Apache Kafka notes
Until now I used Kafka only in combination with Logstash and with a simple Pyhton consumer. Here is what I learnt from diving a bit deeper into the documentation:
Docker
Run Kafka on a single node with the following Docker commands:
sudo docker run -d --net=host --name zookeeper \
-e ZOOKEEPER_CLIENT_PORT=2181 \
confluentinc/cp-zookeeper
sudo docker run -d --net=host --name kafka \
-e KAFKA_ZOOKEEPER_CONNECT=localhost:2181 \
-e KAFKA_ADVERTISED_LISTENERS=PLAINTEXT://localhost:9092 \
confluentinc/cp-kafkaTo enable remote connections to the Kafka node, replace localhost in the KAFKA_ADVERTISED_LISTENERS environment variable with the IP address.
key/value pair
Besides a value, each record in Kafka can also have an optional key. With the Kafka Streams API it is possible to filter on key.
Kafka Streams
In the Kafka Streams API you can find KStream and KTable, which are dual concepts as explained in the following articles:
https://www.confluent.io/blog/introducing-kafka-streams-stream-processing-made-simple/ http://docs.confluent.io/3.1.2/streams/index.html
It is interesting to note that there is no direct way to transform a KStream into a KTable.

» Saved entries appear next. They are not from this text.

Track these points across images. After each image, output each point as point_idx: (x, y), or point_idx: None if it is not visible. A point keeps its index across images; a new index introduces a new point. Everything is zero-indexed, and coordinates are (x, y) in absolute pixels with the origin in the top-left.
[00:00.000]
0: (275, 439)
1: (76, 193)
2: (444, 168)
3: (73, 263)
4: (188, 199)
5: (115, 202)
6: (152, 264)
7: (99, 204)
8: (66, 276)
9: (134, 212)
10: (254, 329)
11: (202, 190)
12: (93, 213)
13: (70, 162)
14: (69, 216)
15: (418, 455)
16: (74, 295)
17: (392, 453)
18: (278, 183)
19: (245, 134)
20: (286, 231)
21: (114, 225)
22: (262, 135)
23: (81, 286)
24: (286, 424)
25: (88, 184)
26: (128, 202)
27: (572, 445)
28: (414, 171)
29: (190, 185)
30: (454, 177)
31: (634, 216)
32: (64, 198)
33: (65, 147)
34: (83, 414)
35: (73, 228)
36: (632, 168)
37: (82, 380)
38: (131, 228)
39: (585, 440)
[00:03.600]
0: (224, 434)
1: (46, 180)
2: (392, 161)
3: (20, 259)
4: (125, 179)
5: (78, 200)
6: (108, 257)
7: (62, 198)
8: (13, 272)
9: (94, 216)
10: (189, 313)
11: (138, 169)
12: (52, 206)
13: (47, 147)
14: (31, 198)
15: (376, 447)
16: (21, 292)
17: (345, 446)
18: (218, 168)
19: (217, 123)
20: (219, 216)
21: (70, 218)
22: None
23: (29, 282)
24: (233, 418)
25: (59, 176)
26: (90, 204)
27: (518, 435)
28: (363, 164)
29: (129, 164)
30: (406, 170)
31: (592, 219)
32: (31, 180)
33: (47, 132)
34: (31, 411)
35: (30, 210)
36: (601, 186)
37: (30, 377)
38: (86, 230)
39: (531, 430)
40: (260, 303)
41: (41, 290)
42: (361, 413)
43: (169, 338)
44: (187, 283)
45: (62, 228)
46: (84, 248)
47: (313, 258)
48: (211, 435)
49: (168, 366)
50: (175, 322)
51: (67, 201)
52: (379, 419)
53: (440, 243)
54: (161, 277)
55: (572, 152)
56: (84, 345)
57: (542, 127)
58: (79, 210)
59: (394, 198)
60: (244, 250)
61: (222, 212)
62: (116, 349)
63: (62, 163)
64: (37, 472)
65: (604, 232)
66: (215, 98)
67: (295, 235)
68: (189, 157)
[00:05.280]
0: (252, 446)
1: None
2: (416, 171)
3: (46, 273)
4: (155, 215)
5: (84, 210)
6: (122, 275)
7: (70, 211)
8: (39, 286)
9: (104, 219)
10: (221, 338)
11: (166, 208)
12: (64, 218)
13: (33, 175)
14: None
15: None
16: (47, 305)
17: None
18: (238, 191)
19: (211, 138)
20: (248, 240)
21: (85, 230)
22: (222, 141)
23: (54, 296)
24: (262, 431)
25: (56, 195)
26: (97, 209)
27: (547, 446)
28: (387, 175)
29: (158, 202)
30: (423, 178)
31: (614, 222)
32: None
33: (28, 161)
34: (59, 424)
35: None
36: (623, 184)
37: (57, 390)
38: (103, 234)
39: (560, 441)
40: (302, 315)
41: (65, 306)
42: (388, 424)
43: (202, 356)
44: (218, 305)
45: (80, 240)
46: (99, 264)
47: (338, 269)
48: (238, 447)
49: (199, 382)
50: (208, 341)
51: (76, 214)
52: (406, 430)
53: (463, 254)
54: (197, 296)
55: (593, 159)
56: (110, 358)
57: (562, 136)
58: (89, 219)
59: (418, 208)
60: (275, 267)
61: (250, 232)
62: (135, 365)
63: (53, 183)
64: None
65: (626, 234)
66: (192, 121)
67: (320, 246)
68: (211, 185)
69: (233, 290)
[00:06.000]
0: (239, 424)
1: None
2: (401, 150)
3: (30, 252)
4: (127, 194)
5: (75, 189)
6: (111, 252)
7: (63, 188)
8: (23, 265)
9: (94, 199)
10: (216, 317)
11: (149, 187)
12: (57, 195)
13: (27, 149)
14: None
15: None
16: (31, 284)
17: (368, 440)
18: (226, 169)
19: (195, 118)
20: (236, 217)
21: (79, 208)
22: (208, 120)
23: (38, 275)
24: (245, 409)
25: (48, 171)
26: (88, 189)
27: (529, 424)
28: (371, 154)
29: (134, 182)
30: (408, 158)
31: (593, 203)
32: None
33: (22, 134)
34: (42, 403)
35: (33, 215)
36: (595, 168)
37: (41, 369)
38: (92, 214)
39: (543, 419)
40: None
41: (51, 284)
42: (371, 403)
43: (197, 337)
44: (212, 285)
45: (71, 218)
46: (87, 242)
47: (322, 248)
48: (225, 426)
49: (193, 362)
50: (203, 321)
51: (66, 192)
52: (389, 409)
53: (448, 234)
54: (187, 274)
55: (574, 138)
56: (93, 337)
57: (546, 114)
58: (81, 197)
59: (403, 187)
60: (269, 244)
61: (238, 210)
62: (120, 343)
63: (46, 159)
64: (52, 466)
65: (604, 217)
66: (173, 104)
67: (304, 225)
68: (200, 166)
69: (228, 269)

Instead the records of a KStream can be grouped into a KGroupedStream. KGroupedStream has 3 methods that transform it into a KTable: reduce, aggregate and count.
In the same way the records of a KTable can be grouped into a KGroupedTable.
On the other hand KTable has a toStream method that transforms it directly into a KStream.